Noticed today that I have dark green checkerboard lines that seem to be from mowing the grass. Is this caused from mulching or possibly where the wheels track?
Would throwing down more N fix this?


----------



## Stuofsci02 (Sep 9, 2018)

It is because your wheels lay the grass down and the sun reflects off it differently... This is how you stripe you grass if you get a striping roller.. here is my front yesterday after striping... you are doing the same thing with just the wheels..


----------



## Schaef (May 28, 2018)

If I look closely those lines are physically darker green than the rest of the grass. I cut the grass 3-4 days ago so none of the grass looks to be laying in a different direction, its all fairly straight up. 
Also, it seems like the dark green grass lines are taller/grew faster than the rest.


----------



## foroxc (May 9, 2018)

I'm not a pro, but in my opinion look like you always mow in the same direction, try mowing different direction that works for me but my yard is way much smaller. just my opinion may work.


----------



## SNOWBOB11 (Aug 31, 2017)

If the grass along the wheel tracks is taller because it never got cut fully it might be greener. Generally taller grass has a darker green look to it.


----------



## Grasshopper (Nov 12, 2017)

Schaef said:


> If I look closely those lines are physically darker green than the rest of the grass. I cut the grass 3-4 days ago so none of the grass looks to be laying in a different direction, its all fairly straight up.
> Also, it seems like the dark green grass lines are taller/grew faster than the rest.


When was the last time you fertilized and what method?
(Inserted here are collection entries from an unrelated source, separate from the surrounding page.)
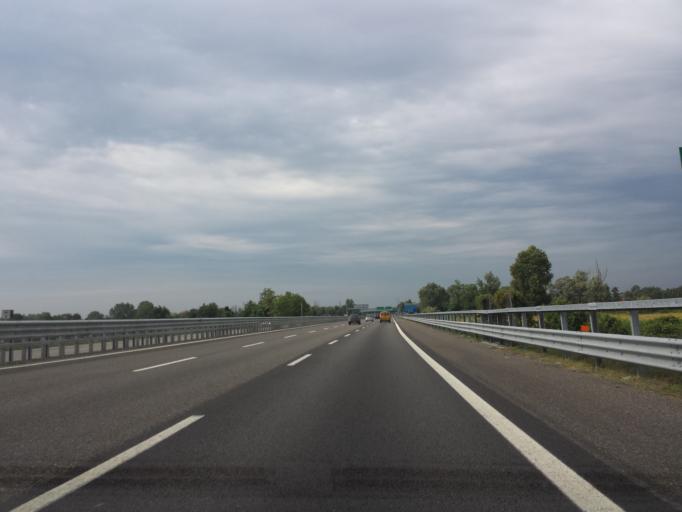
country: IT
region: Lombardy
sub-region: Citta metropolitana di Milano
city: Santa Corinna
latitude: 45.3456
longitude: 9.1039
From what you've said and the picture it sounds like it may be the same problem I've had before with fert spike.
My spreader was broken (crappy Scott's mini edgeguard) and it was dropping concentrated lines of fertilizer which led to chessboard like patterns and darker faster growing lines of grass.


----------



## Chris LI (Oct 26, 2018)

SNOWBOB11 said:


> If the grass along the wheel tracks is taller because it never got cut fully it might be greener. Generally taller grass has a darker green look to it.


+1^
Also, if you made any ruts while mowing during wet periods, those areas will tend to collect water during future rain events (thus, staying greener). As others have mentioned, altering mowing patterns will help to reduce both the higher uncut blades and rutting.


----------



## TommyTester (Jul 3, 2018)

Cut diagonally the next few times and see if it's related to mowing. It looks odd, like it repeats every 3 rows.


----------



## Schaef (May 28, 2018)

TommyTester said:


> Cut diagonally the next few times and see if it's related to mowing. It looks odd, like it repeats every 3 rows.
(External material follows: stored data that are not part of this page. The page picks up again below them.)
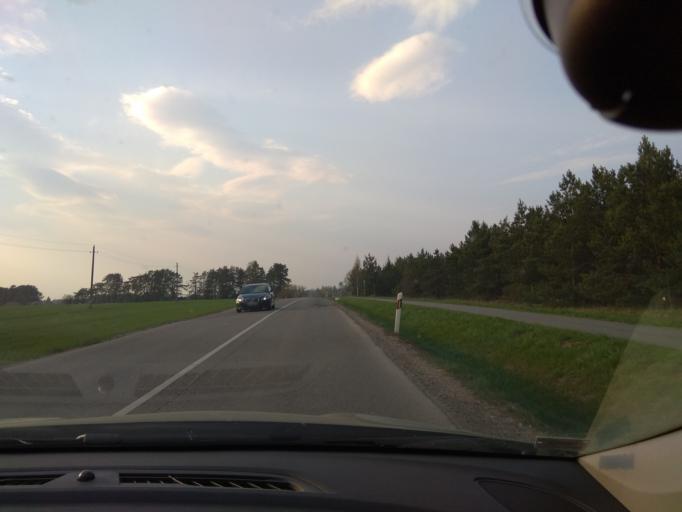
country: LT
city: Grigiskes
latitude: 54.6182
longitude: 25.1159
That was my thinking, my last cut was width ways (left to right in the pic) and you can slightly see the dark green lines going that way too. It seems to be every 2-3 tracks of the mower.
With the rain we are getting it may go away and blend in. Ill try diagonal next cut and report back.


----------



## TommyTester (Jul 3, 2018)

Schaef said:


> That was my thinking, my last cut was width ways (left to right in the pic) and you can slightly see the dark green lines going that way too. It seems to be every 2-3 tracks of the mower. With the rain we are getting it may go away and blend in. Ill try diagonal next cut and report back.


I am using a riding mower this year and the lawn looks like a carpet once mowed as compared to my push mower that left deep wheel marks and footprints  ; both very noticeable afterwards especially when I'd mow high. I'll never go back to a push mower.

That said, I have noticed some green streaking a few days after mowing now too. I think it is due to the front wheels of the rider pushing down the grass and then the suction from the deck, set on HIGH, not being able to lift the smashed grass back up fully as it cuts as compared to the grass in the center of the row; therefore resulting in an uneven cut.

A compounding factor is the tendency of rider owners to drive far faster than we should (since it's fun), not giving the machine enough time to suck up the smashed grass fully prior to the cut. I side-discharge too, so the suction is not as strong as if I were to use mulching blades.

The green streaking I see is noticeable once the smashed grass has time to pop back up, with these blades appearing greener because they are indeed taller than the grass in the center of the row.

I'm going to try to drive slower next time to see if the green streaking I see is reduced.

Good topic!


----------